The credit union raised its outstanding loans from $75 million to $600 million in about five years. ProfitStars, which innovates software, solutions and technology, provided the integration on a variety of platforms to help Numerica better serve its members and support that growth pattern, according to Plank. “Our goal has been a cohesive member experience from first contact all the way through portfolio management.”

Numerica started working with ProfitStars for imaging solutions in 2011. The next year it added remote deposit capture. While looking at options to streamline its business lending process, the credit union also added ProfitStars’ Commercial Lending Center suite. Plank noted this was an easy decision because the suite integrates so well with Numerica’s in-house core, Symitar Episys.

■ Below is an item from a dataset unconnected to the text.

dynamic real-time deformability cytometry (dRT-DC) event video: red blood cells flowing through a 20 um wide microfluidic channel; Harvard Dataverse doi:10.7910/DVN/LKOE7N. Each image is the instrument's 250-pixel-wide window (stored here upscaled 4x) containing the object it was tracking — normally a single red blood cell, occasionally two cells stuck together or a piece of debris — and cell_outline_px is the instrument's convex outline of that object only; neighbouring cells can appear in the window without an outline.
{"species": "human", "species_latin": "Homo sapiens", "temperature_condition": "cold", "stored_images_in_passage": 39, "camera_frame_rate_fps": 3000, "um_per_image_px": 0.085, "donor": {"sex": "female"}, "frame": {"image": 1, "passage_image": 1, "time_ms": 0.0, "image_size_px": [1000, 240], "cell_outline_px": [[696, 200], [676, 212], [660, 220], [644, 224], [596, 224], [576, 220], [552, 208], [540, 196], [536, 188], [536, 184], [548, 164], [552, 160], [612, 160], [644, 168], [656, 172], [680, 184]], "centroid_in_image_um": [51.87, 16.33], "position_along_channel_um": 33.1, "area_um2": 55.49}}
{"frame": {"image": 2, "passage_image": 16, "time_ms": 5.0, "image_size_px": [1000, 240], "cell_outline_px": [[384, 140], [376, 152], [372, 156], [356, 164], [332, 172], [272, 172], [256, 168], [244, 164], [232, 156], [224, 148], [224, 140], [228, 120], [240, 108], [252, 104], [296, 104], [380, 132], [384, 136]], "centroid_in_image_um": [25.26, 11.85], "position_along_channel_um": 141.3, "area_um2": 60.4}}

“ProfitStars’ Commercial Lending Center Suite is a SAAS digital lending platform that enables lenders to create, fund and manage their relationship for the entire lifecycle of the business customer, from one loan experience to the next,” Terry Renoux, group president of ProfitStars Lending Solutions, said. The suite offers relationship-based lending, incorporating all-digital loan origination, decisions and portfolio management workflows.

Prior to the ProfitStars collaboration, Numerica operated more than three systems to process commercial loans in each one of its divisions. The operation silos caused delays in processing times along with overall inefficiencies. “ProfitStars was able to show Numerica the operational efficiencies that can be created and valued by creating one platform,” Renoux explained. He added an open API and the ability to integrate to other systems assists in establishing one login and one commercial platform, which results in the best way to service the credit union’s members.

The Commercial Lending Center Suite integrates with multiple core systems and is core-agnostic. “Even credit unions that do not have Symitar cores can take advantage of the benefits that an integrated solution provides,” Renoux said.

The transformation not only helped spark significant growth in commercial lending, it allowed Numerica to expand into other market segments such as Egg, as well as commercial and industrial. “It opened a lot of doors for us,” Plank pointed out. “It just kind of pulls everything together for us and just adds a lot of efficiencies.”

In addition to the Commercial Lending Center, the credit union is looking to implement other ProfitStars modules such as quick processing and decision making to streamline its small- to medium-sized businesses lending; and LoanVantage, a CRM platform capable of tracking interactions with potential borrowers.